When I was around 15, my parents were dead against me keeping snakes, lizards etc.... So, I bought one, a diamond python, i asked mum if I could look after "my mates" diamond python for a month as he was going overseas with his parents and it would die if I didn't look after it. She said yes but only for one month... She became less afraid of it, more curious until she asked if she could hold it... After the month, I said that I better take it back to my mate, mum didnt want me to take it back... Luckily my "mate" didnt want it anymore and mum let me keep it... A white lie but it all worked out well in the end...


----------



## Serpent_Gazeux (May 16, 2013)

SteveNT said:


> Dont agree. I have used wild caught critters of all sorts to feed Ts, mantids and pedes. No issues. In fact I reckon it is preferable to "gut fed" commercial products. Something could go wrong (such is life) but you use your intelligence to fix it. My Heridula female XL loved smashing Katydids twice her size (she was a specialist- dont feed your inverts anything that might kill them).
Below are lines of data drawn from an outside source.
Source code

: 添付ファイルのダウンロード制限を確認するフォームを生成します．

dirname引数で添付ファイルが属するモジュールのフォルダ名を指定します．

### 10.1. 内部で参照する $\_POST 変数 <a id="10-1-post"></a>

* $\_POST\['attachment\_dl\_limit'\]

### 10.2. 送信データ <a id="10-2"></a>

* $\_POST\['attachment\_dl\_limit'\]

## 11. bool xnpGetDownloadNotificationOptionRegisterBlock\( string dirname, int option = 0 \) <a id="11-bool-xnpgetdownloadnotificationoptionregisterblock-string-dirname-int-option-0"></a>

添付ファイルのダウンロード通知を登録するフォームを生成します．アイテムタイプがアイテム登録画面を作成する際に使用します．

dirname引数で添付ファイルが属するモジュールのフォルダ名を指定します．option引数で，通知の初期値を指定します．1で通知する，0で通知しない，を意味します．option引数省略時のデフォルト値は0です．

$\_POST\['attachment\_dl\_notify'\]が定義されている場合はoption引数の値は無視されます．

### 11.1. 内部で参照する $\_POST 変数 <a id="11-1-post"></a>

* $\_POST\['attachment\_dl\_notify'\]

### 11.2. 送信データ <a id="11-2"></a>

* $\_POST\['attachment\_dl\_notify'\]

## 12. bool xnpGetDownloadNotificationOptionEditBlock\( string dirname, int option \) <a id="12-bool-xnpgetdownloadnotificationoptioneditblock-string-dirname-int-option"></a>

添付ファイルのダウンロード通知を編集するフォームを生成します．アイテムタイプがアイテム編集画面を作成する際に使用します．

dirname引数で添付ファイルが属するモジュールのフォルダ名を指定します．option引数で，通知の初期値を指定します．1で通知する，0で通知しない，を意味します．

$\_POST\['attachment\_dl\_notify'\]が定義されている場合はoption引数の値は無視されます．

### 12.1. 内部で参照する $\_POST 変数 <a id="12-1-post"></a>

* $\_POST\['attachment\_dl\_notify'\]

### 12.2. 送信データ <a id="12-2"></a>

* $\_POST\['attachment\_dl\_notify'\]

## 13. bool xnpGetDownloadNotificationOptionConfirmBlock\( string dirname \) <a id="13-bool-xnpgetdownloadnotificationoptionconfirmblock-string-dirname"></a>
Fair enough I'm just spooked by what could be in the system of any insect living in suburban Brisbane. pesticides etc...

I gut load my crickets with insect booster and vegetables.


----------



## reptilezac (May 16, 2013)

do u have a friend that has ts u could show him his ??


----------



## Wally (May 16, 2013)

Anonymus said:


> On the other hand, my mum is fine with me getting a tarantula.



I'd work on strengthening this alliance.


----------



## Skeptic (May 16, 2013)

Anonymus said:


> Skeptic, we already own the house



Oh, well that's completely different then.


----------



## xXRecreationXx (May 16, 2013)

Maybe , Show a video of handling T's and there housing on YouTube. ( Maybe show him this guy.Robc - YouTube ( I think he owns like 30 , 000 + Spiders.


----------



## sharky (May 16, 2013)

sd1981 said:


> When I was around 15, my parents were dead against me keeping snakes, lizards etc.... So, I bought one, a diamond python, i asked mum if I could look after "my mates" diamond python for a month as he was going overseas with his parents and it would die if I didn't look after it. She said yes but only for one month... She became less afraid of it, more curious until she asked if she could hold it... After the month, I said that I better take it back to my mate, mum didnt want me to take it back... Luckily my "mate" didnt want it anymore and mum let me keep it... A white lie but it all worked out well in the end...



Wow, that was a gamble...glad it worked out for you  If I ever bought a diamond home mum and dad would be fighting over it  Diamonds are both their favorite species


----------



## Anonymus (May 16, 2013)

xXRecreationXx said:


> Maybe , Show a video of handling T's and there housing on YouTube. ( Maybe show him this guy.Robc - YouTube ( I think he owns like 30 , 000 + Spiders.


Thats the guy that got me interested in tarantulas! (And cured my arachnophobia )

Also, update for everyone: I showed him a few videos, facts and other stuff. He is 'thinking about it' apparently. I reckon if I can get my mum to try and pursuade him, I will be allowed? Unless 'thinking about it' is an adult term for 'Stop bothering me, its a no' :/


----------